US drugmaker Perrigo said on Monday that it would sell the royalty rights of its multiple sclerosis drug to an affiliate of Royalty Pharma as it reported a preliminary loss for 2016 and said its chief financial officer had resigned.
New York-listed shares of Perrigo, which are up nearly 2 per cent so far this year, slumped 11 per cent to $75.60 in extended trading.
Perrigo said it would divest royalty rights from Tysabri in a transaction of up to $2.85bn — with $2.2bn in cash at closing and up to $650m in “milestone payments” based on future global net sales of the drug in 2018 and 2020. The transaction is expected to close in 30 business days, subject to certain conditions, and Royalty Pharma will have the rights to receive royalty payments from January 1, 2017.
The news comes after activist investor Starboard disclosed a stake in the company in September. It has pressed for the drugmaker to make changes to “reverse the trajectory of poor operating and financial performance” and urged it to consider divesting its prescription drug business and the royalty rights to Tysabri.
Dublin-based Perrigo also said that Ron Winowiecki has been appointed its acting chief financial officer effective immediately, as the company conducts a search for a permanent CFO following the resignation of Judy Brown.
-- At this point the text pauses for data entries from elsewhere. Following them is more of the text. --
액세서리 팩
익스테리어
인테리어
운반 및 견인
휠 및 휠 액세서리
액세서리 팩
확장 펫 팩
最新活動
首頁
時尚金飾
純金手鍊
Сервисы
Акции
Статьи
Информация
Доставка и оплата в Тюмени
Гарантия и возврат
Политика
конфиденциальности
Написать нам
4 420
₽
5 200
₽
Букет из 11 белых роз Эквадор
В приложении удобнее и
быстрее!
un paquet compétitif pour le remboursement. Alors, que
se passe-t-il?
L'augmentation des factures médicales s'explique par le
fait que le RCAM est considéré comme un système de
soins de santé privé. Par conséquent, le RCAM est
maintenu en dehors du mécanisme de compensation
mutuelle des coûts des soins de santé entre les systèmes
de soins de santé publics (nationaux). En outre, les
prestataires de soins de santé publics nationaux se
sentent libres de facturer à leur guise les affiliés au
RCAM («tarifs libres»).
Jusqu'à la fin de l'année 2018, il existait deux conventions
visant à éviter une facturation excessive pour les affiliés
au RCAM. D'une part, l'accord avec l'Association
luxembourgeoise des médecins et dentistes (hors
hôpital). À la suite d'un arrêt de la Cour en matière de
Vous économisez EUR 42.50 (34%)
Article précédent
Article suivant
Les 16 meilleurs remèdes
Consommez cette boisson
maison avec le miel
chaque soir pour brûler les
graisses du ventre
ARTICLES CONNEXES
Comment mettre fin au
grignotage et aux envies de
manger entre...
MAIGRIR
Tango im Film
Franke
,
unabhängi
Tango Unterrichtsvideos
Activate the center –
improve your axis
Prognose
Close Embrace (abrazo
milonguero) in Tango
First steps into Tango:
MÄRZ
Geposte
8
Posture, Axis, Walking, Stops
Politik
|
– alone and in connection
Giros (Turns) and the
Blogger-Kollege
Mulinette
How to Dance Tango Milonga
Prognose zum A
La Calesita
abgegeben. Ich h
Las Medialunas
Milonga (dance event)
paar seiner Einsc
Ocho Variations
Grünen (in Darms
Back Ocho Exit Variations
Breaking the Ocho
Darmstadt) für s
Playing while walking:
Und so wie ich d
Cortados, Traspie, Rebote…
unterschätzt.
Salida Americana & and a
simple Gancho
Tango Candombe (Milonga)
Meanwhile, Svend Andersen has been appointed executive vice president and president of the Consumer Healthcare International division.
The news accompanied 2017 full-year earnings outlook in the range of $6.30 to $6.65 a share and sales in the range of $5bn – $5.2bn
It also unveiled preliminary loss in the range of $28.85 to $29 a share in 2016. However it estimated adjusted earnings in the range of $7.10 to $7.25 a share, above its previous estimates of $6.85 to $7.15 a share. The company is delaying the filing of its 10-K until March.